Il patron ex Seregno durante la sfida odierna ha però letteralmente perso la testa. I fatti. Al 23' del primo tempo Bertani, già ammonito, realizza un gran gol che vale il vantaggio per il Lecco. L'esultanza è piuttosto smodata, l'attaccante lecchese si arrampica sulla struttura che separa il terreno di gioco dalla tribuna per festeggiare con i tifosi, ma secondo l'arbitro, il signor Monaco di Termoli, i festeggiamenti di Bertani sono eccessivi. Doppia ammonizione e cartellino rosso.
 
Di Nunno nel giro di pochi secondi scende in campo avvicinandosi minacciosamente al direttore di gara (foto: Lecco Channel). I suoi giocatori provano a fermarlo, ma Di Nunno è incontenibile e il gioco non riprende. Trascorrono diversi minuti di stop, Monaco fa di tutto per allontanare il presidente dei locali che però non fa un passo indietro.
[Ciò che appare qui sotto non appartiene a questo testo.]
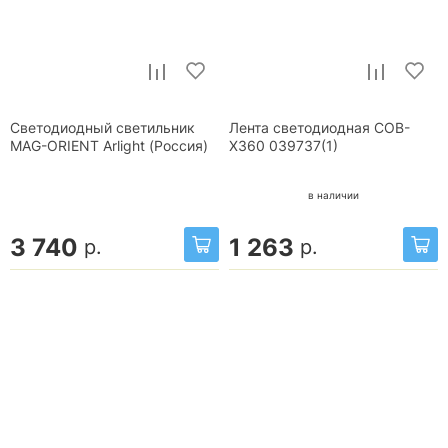
Светодиодный светильник
Лента светодиодная COB-
MAG-ORIENT Arlight (Россия)
X360 039737(1)
в наличии
3 740
1 263
р.
р.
Alla fine Di Nunno viene accompagnato fuori dal campo, la partita riprende, ma in un clima di assoluta tensione l'arbitro decide di penalizzare ulteriormente il Lecco. Prima decretando un rigore dubbio per la Pro Patria, fallito da Santana, poi, a inizio ripresa nel giro di sei minuti, espellendo anche Cavalli e Moleri. I bustocchi chiudono i conti in undici contro otto, ma per Di Nunno non finisce qui.
 
L'imprenditore brianzolo entra in sala stampa accusando Ivan Javorcic di aver rubato la partita, stesso discorso per la presidentessa della Pro Patria Patrizia Testa. Un vero e proprio show, del quale Di Nunno pagherà con inevitabili sanzioni. Per tutto l'ambiente lecchese lasciarsi alle spalle una domenica come questa non sarà compito facile.